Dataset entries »
-=-=-
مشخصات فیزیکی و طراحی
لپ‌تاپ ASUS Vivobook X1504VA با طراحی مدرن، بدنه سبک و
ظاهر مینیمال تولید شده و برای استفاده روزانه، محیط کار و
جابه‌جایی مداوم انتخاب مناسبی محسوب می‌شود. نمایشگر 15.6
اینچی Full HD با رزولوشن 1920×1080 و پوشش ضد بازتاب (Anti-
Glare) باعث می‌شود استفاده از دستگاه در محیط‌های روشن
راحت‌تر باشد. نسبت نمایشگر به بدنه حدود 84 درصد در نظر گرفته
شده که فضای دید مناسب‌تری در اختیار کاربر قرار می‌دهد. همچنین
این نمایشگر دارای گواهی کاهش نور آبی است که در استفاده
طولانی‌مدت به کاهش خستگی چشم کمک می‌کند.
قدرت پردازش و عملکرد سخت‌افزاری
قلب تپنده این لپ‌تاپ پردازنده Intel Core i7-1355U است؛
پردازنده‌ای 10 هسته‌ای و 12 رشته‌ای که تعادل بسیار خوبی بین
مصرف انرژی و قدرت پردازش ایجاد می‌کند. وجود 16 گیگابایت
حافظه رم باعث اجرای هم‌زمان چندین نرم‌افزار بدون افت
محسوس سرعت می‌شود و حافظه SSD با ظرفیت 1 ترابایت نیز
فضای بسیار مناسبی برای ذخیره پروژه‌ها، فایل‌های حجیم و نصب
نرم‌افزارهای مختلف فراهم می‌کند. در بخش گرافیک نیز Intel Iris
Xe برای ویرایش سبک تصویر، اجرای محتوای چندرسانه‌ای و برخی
-=-=-
Exercise description »
Write out the data above again, word for word.

Answer section »
مشخصات فیزیکی و طراحی
لپ‌تاپ ASUS Vivobook X1504VA با طراحی مدرن، بدنه سبک و
ظاهر مینیمال تولید شده و برای استفاده روزانه، محیط کار و
جابه‌جایی مداوم انتخاب مناسبی محسوب می‌شود. نمایشگر 15.6
اینچی Full HD با رزولوشن 1920×1080 و پوشش ضد بازتاب (Anti-
Glare) باعث می‌شود استفاده از دستگاه در محیط‌های روشن
راحت‌تر باشد. نسبت نمایشگر به بدنه حدود 84 درصد در نظر گرفته
شده که فضای دید مناسب‌تری در اختیار کاربر قرار می‌دهد. همچنین
این نمایشگر دارای گواهی کاهش نور آبی است که در استفاده
طولانی‌مدت به کاهش خستگی چشم کمک می‌کند.
قدرت پردازش و عملکرد سخت‌افزاری
قلب تپنده این لپ‌تاپ پردازنده Intel Core i7-1355U است؛
پردازنده‌ای 10 هسته‌ای و 12 رشته‌ای که تعادل بسیار خوبی بین
مصرف انرژی و قدرت پردازش ایجاد می‌کند. وجود 16 گیگابایت
حافظه رم باعث اجرای هم‌زمان چندین نرم‌افزار بدون افت
محسوس سرعت می‌شود و حافظه SSD با ظرفیت 1 ترابایت نیز
فضای بسیار مناسبی برای ذخیره پروژه‌ها، فایل‌های حجیم و نصب
نرم‌افزارهای مختلف فراهم می‌کند. در بخش گرافیک نیز Intel Iris
Xe برای ویرایش سبک تصویر، اجرای محتوای چندرسانه‌ای و برخی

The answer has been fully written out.